- Document segment:
++++++++

What’s blasphemous to some is social commentary to others, like South Park creators’ Tony-award winning lampoon “The Book of Mormon,” or religious icon-desecrating art like Andres Serrano’s “Piss Christ” (a crucifix submerged in urine) or Chris Ofili’s elephant dung-smeared “Holy Virgin Mary.” 

Though justifiably offended, Mormons and Christians turned their collective cheeks, recognizing that while each is free to practice a chosen faith, others are free to critique it.  Freedom to mock is the flip side of religious liberty.  

So indispensable to a healthy, innovative and prosperous society are free expression and individual rights, America’s founders implanted these bedrock principles in our cultural DNA and the Constitution’s First Amendment, making it government’s duty to protect freedom of speech, press and religion.

++++++++

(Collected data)
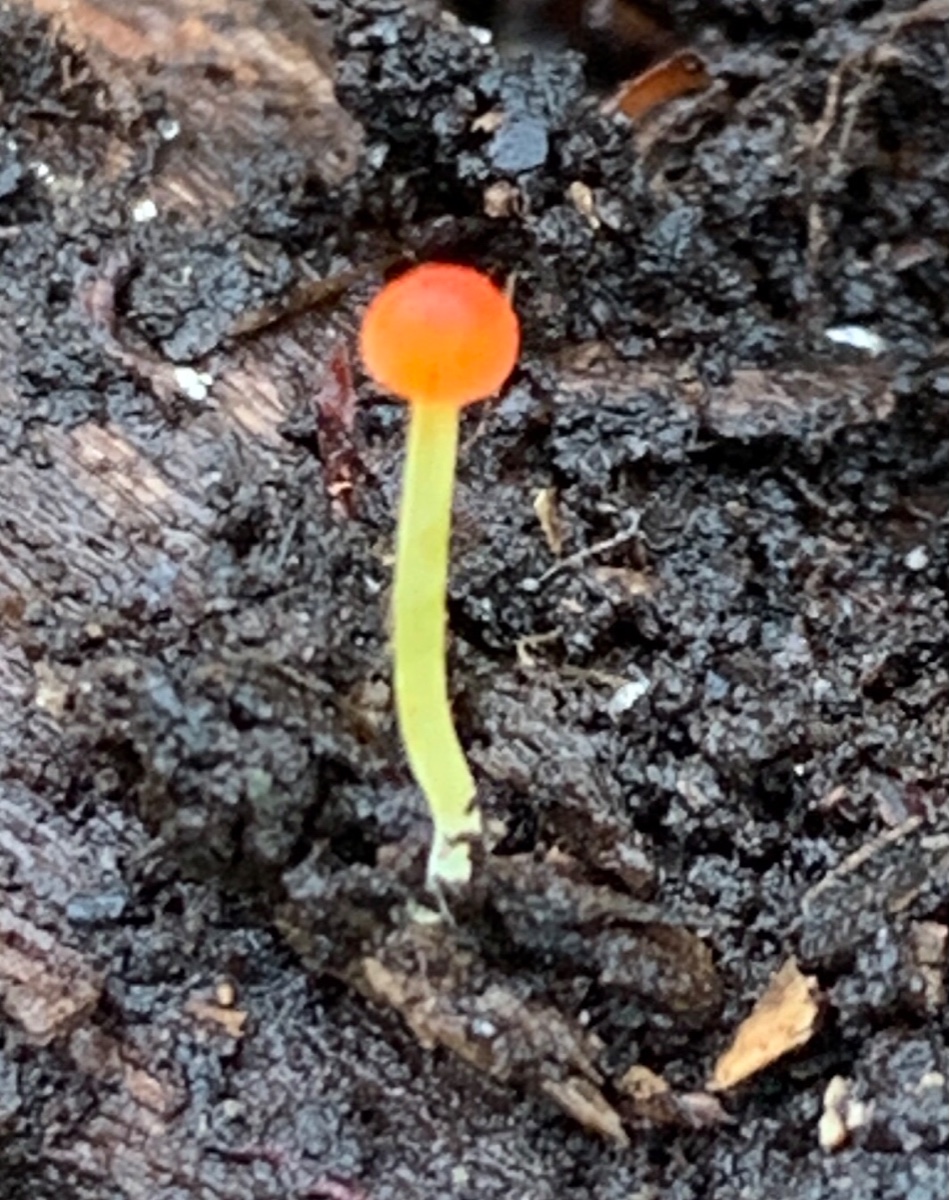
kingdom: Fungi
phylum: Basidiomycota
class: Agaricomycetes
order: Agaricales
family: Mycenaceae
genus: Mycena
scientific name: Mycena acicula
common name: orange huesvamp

++++++++

- Work instruction A: What does the passage on blasphemy and free expression call the flip side of religious liberty?
- Work instruction B: Write the next part of the passage on blasphemy and free expression, picking up after its final sentence.
Nothing in the collected data is needed here.

- Written response A: Freedom to mock.

- Written response B:
Only a few centuries old, these human rights-assuring ideals have produced civil societies where differences are settled in the marketplace of ideas — not by thought police — rendering obsolete 17th-century philosopher Thomas Hobbes’ depiction of man’s life as “solitary, poor, nasty, brutish and short.” 

Yet it’s back to Hobbes’ world we go if the ever-growing radical Islam movement achieves its aim — more important than taking innocent life is taking our way of life, as they’ve demonstrated since 9/11.

In a constant state-of-war with non-believers, militants invoke Islamic law to justify waves of barbarity against those, including Muslim majorities, who don’t submit to their fanatical creed. Even in the West, disaffected and unassimilated Muslims living in Balkanized “no-go zones” — often where sharia law supersedes domestic laws — are lured, radicalized and trained to terrorize. 

We’ve witnessed the Islamic State’s mass beheadings, including journalists and aid workers; the Pakistani Taliban’s shooting of 132 school children; and Boko Haram’s raping, forced conversion and enslavement of Nigerian girls.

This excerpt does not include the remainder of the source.